I saw the Church grow. Heard John's name, Peter's name, even my own. Wood churches became stone. Stone churches became cathedrals. I visited these to see images of my sisters in clothes and landscapes they had never seen. There, too, was Jesus. Beaten, bloody, and royal. But I saw no sign of his kingdom. I saw Jews murdered in Prague. Blacks sold in London. Women raped in Istanbul. Rome was called holy. Rome was never holy.

In Paris a thief with one eye beat me, wanting me dead. He stabbed me and cried when I didn't bleed. I told him I was
sorry. In other cities, at other times, I had whips against my back. Stones tied to my legs. My survival meant nothing.

I watched cities fill the air with smoke. Buildings stab clouds.

I made my way to New York and was living under a bridge watching old drunks die of cold. I sat by them, counted their last breaths, watched the mist above their lips. Some reached for my hand. Some pretended I was their father. I was known. They came from all over the city, like the pilgrims had come before. But they had no questions. Just wanted someone near to help with the dying. You see, I believed I desired dying. But dying is an act for the living. I desire death.

“Like falling asleep,” I told them. “As easy as that.”

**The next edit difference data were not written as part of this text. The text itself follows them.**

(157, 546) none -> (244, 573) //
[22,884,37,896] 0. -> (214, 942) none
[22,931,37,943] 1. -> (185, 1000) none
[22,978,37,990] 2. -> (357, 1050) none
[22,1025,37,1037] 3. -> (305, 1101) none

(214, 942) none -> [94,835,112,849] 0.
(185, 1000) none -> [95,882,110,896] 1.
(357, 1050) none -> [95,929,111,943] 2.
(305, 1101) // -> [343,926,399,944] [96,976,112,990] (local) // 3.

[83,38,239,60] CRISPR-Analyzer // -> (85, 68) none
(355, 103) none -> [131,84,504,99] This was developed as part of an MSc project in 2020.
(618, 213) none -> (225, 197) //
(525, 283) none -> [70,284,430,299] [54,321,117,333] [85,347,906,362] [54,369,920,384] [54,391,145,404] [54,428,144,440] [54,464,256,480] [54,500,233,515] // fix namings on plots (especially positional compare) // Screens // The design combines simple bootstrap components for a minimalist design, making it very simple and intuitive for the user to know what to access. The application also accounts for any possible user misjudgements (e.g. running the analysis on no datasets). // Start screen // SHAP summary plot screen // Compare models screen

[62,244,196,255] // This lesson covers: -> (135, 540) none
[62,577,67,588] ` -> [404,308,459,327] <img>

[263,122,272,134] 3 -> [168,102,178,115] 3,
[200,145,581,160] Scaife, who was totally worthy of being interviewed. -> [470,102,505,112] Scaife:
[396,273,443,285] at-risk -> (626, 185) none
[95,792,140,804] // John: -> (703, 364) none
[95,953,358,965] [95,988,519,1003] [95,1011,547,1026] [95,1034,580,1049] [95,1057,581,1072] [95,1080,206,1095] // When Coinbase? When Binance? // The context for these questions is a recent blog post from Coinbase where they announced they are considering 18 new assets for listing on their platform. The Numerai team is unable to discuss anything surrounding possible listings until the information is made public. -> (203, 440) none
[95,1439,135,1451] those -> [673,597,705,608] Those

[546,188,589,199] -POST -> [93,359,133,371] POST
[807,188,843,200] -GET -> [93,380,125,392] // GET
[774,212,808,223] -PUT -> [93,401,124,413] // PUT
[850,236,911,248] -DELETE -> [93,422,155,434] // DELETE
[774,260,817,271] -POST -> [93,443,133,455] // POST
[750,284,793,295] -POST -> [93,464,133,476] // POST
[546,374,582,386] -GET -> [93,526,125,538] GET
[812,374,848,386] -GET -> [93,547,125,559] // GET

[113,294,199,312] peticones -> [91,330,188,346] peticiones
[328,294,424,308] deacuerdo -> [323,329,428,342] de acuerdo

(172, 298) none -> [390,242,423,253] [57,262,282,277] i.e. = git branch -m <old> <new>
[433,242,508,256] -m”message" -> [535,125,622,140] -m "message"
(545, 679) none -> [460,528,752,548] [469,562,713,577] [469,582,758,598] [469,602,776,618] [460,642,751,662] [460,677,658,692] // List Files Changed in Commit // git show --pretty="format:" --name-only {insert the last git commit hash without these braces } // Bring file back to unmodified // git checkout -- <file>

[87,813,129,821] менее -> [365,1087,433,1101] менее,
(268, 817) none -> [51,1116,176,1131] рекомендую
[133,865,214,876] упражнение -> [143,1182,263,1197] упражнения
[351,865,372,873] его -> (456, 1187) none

I kept the bodies in a hole cut into the banks of the river. When the hole was nearly full I crawled in among them and imagined I had found Sheol. I lay flat. In the day there was light enough to see the faces. Drawn, rotting, bearded. I spoke to them as if these were my ancestors.
Here we are. Here we are
. But I did not die. I did not change. At night I laid still and made no noise. When it rained, muddy water dripped from the soil above and the wind groaned.

John found me there, playing dead. Pulled me by my feet into the air. I tried to crawl back in. But John held my legs. I refused to use my muscles, so he lifted me like a child. Strong arms for a man so thin. He carried me onto a bus. I kept my eyes closed, but could hear the doors open, the engine rumble below us. He hummed a little. Said my name into my ear. The heat of his breath, the heat of others on the bus burned more than the Roman flames.